Please continue the forum thread about the spinning ball that bounces off the ground, starting right after its last sentence.
** Opening Source text block **
A ball with radius 0.1 m falls vertically downward while rotating with angular velocity, ω. The ball hits the ground at 10 m/s and bounces with the same vertical speed. The coefficient of friction, μ is 0.9 (same for static and kinetic friction).
What is the horizontal velocity of the ball after bouncing if:
i) ω = 400 rad/sec
ii) ω = 500 rad/sec?
The mass moment of inertia of the ball is
I = 2/5 * mr^2
m = 1 kg (if needed)
2007-08-30 11:58:47 · 3 answers · asked by Dr D 7 in Science & Mathematics ➔ Physics
It's not zero. The spin causes the ball to move horizontally after bouncing.
2007-08-30 12:59:41 · update #1
Careful with what assumptions you make. Because of the spin, there will be sliding or skidding at some point. Friction results in energy dissipation, so conservation of kinetic energy may not be valid.
Think of the bounce as an impulse which acts for a very short period of time, δt.
2007-08-30 17:25:28 · update #2
I agree Scot, but the question implies a coefficient of restitution of 1 because the bounce back speed is the same as before bouncing. And the coefficient of friction between the ball and surface is given.
2007-08-31 07:02:45 · update #3
Since the vertical velocity is the same before and after, that energy does not need to be considered. Well, we'll put it there anyway to illustrate the point. The energy a moment before the ball hits the ground is (all the energy being kinetic)
T_0 = mv_z^2/2 + Iw_0^2/2
The energy after, assuming no loss of energy is
T = mv_z^2/2 + Iw^2/2 + mv_x^2/2
Where v_x is the horizontal velocity
Equating these two energies we find that
v_x = sqrt[ I(w_0^2 - w^2)/m]
Notice that it is independent of g !
Does sliding friction enter into the picture if the ball reacts to the ground only momentarily? I think not. You would have to consider the elasticity of the ball and the varying forces that that places on the ground. But it would be much easier to consider just the net result as energy loss which would result in a loss of angular and horizontal velocity. I would try
T = mv_z^2/2 + K_1 Iw^2/2 + K_2 mv_x^2/2
in place of the former equation.
** Closing Source text block **
** Opening Data under study block **
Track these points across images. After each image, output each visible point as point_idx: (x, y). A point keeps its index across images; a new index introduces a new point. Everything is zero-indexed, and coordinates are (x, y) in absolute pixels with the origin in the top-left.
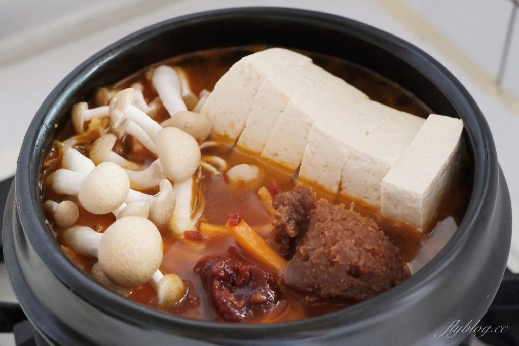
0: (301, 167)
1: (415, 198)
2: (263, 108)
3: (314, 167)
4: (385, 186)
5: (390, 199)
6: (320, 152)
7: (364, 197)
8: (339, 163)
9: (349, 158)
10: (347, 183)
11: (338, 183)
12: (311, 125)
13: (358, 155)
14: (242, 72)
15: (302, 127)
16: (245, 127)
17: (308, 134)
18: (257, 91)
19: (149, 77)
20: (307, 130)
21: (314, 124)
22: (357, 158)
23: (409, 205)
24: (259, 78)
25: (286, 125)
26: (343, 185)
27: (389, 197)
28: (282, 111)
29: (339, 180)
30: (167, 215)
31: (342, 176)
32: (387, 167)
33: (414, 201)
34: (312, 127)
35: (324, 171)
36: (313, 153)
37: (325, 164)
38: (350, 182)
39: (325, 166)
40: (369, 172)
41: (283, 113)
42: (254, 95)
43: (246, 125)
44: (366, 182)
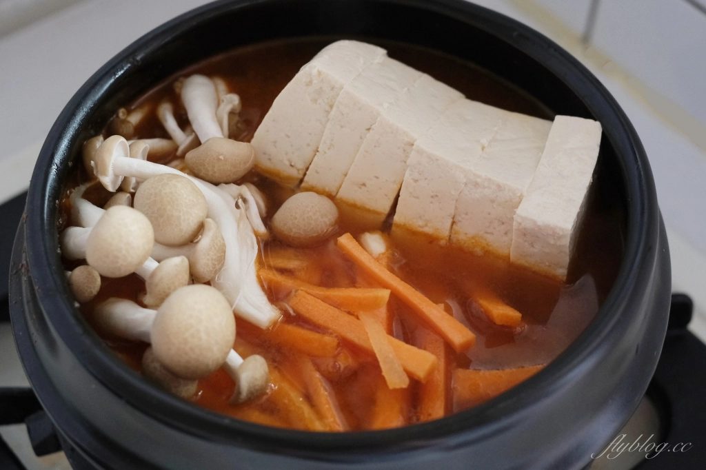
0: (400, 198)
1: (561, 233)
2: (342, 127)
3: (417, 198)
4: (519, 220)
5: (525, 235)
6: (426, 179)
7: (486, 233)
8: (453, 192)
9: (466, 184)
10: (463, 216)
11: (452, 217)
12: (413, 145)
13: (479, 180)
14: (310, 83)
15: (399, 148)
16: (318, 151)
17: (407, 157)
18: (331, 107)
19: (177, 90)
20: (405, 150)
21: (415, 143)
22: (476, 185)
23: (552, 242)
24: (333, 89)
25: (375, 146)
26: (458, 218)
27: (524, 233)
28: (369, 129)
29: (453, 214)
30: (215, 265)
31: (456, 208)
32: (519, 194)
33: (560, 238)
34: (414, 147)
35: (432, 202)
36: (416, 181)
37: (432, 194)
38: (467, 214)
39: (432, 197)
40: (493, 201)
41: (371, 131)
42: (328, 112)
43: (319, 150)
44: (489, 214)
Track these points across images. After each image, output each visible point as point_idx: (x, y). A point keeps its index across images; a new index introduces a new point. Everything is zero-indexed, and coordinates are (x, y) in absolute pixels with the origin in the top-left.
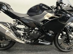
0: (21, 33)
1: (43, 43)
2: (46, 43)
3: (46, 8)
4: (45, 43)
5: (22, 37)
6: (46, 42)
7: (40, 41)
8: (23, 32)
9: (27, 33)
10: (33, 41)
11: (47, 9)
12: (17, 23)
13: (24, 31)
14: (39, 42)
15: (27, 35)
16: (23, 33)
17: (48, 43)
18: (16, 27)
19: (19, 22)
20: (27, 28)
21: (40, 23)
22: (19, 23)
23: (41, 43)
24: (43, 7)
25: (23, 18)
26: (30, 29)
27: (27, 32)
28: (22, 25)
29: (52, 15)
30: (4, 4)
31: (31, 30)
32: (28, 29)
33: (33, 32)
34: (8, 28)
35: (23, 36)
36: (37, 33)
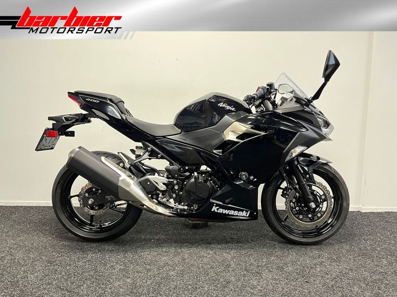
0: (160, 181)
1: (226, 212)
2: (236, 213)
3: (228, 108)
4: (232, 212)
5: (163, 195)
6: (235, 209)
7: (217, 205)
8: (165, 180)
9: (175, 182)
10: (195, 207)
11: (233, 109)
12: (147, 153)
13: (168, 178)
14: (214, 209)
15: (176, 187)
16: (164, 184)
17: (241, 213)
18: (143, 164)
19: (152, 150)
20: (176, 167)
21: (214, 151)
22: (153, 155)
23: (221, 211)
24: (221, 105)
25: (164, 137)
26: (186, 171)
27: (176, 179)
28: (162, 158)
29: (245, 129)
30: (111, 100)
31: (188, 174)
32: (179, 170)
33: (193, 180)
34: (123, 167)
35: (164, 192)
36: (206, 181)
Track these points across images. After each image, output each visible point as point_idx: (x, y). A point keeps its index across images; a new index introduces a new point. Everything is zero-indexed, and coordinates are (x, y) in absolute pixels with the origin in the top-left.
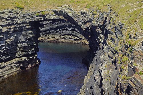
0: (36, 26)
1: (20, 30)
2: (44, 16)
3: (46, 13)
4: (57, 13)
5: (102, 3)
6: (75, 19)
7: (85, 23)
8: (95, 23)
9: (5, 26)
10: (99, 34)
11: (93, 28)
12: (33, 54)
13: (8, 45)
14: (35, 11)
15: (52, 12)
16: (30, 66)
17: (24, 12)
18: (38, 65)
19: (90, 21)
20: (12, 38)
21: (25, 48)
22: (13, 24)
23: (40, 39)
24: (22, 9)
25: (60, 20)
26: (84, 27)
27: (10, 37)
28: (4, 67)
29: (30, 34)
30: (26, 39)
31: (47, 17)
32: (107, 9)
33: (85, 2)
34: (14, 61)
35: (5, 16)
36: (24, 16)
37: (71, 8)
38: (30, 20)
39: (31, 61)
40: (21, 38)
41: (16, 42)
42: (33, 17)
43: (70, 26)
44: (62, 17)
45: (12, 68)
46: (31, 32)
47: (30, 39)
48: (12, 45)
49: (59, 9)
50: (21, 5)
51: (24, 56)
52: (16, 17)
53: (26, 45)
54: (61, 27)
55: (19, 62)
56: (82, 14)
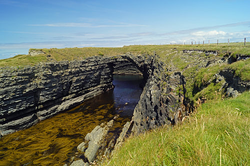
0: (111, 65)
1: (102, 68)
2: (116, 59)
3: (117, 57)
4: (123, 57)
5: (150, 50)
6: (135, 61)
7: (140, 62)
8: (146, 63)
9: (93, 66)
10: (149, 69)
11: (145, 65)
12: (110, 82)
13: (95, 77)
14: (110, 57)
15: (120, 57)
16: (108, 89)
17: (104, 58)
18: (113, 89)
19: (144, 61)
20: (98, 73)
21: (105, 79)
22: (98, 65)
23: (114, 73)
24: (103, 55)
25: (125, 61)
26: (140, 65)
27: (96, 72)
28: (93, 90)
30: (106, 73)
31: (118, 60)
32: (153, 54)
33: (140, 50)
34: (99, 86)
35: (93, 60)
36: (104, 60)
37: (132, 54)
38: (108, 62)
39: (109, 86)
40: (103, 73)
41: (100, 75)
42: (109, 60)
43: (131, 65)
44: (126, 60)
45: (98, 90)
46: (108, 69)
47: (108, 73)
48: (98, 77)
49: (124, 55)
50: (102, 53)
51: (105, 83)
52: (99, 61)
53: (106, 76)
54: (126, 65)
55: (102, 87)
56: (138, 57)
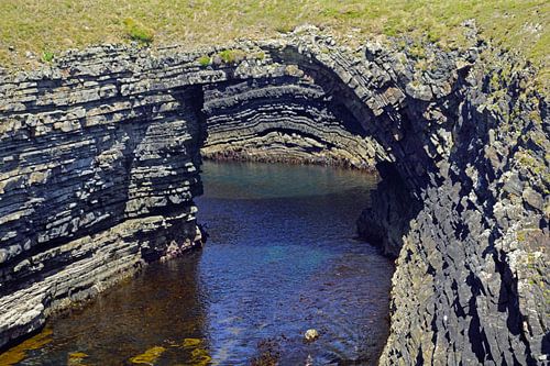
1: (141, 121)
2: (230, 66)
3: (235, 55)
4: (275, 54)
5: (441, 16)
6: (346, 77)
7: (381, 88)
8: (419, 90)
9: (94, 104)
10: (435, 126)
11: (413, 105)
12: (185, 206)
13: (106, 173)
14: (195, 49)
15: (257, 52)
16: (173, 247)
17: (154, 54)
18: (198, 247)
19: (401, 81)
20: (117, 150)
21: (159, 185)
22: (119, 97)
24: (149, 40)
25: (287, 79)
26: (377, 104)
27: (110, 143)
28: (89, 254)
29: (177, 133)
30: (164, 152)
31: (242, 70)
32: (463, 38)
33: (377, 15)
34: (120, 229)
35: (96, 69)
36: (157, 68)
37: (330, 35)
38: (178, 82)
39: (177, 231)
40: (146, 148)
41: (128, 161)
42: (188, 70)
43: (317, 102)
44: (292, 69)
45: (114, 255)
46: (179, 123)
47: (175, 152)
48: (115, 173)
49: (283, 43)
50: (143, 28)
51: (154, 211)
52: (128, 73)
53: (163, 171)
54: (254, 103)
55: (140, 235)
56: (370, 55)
** Closing Data under study block **
→ Response for this exercise:
w then becomes the measured angular velocity, and v is the measured horizontal velocity. K_1 and K_2 are the constants that would be required to make the two T's equal to each other. These constants would have to be determined experimentally. So instead of the usual friction factor we have two as it may seem that the angular and horizontal velocity may be affected differently depending on the particular ball and floor or surface. I presume that K_1 and K_2 would be greater than 1, since they are there to bolster the reduced velocities in order to make the two T's equal.
I am in the process of changing my answer in order to answer your question numerically. Be right back...
OK, I have a fudged answer. I say fudged because friction is a factor involving force, not energy, but anyway, here it goes...
We assume no loss of energy. We use the coefficient of friction to reduce the angular velocity:
I w^2/2 = 0.9 I w^2/2 + mv_x^2/2
so
v_x = sqrt[ I (1 - 0.9)/m] w
‘I’ seems to be given as .004 and m is 1, so
v_x = .02 w
if w = 400 rad/sec then v_x = 8 m/s
if w = 500 rad/sec then v_x = 10 m/s
The fudgeing is somewhat justified because work done (which is an energy) is the (negative) integral of the force with respect to displacement. Since the coefficient of friction is a constant it would remain so after integration.
This is a quote from the source below..
"A spinning ball incident at right angles to a surface bounces at an oblique angle and with reduced spin. Consequently, a spinning ball struck head-on does not rebound along its incident path, which presents a control problem in bat and racquet sports. The rebound angle and spin depend in a nontrivial manner on the coefficient of friction between the ball and the surface and on the elastic properties of the ball and the surface. Values of the normal and tangential coefficients of restitution coefficients are presented for a tennis ball impacting a smooth and a rough surface and on strings of a tennis racquet. The implications for spin generation in tennis are briefly described. ©2005 American Association of Physics Teachers "
The words "non-trivial manner" makes my point. As the ball lands on the surface the force is maximum. As it leaves the surface it is also an extrema in the opposite direction. In between those, the force between the ball and floor is continuously changing, as the ball is being decelerated, etc. The ball is deforming, and the area of contact starts out at zero, achieves a maximum area of contact, then goes to zero again.
You must concede that different balls behave differently. A basket ball and a super-ball are able to bounce somewhat close to their original height, but their behavior are very different, as I'm sure also, that a hard steel ball, or a rubber ball or various other balls would behave differently. I think that just considering the co-efficient of friction is not enough!
Notice also that it is mentioned above "normal and tangential coefficients of restitution coefficients"; that there are two coefficients to consider, not just one.
2007-08-30 15:27:13 · answer #1 · answered by Anonymous · 2⤊ 0⤋
= 0
2007-08-30 12:42:02 · answer #2 · answered by rosie recipe 7 · 0⤊ 1⤋
Hey D post the answer.....curious about it..tried about that but couldnt get to an answer..atleast energy approach would be involved.
2007-08-31 12:06:31 · answer #3 · answered by Beurself 2 · 0⤊ 0⤋
me not know Answer .. scraching head i am..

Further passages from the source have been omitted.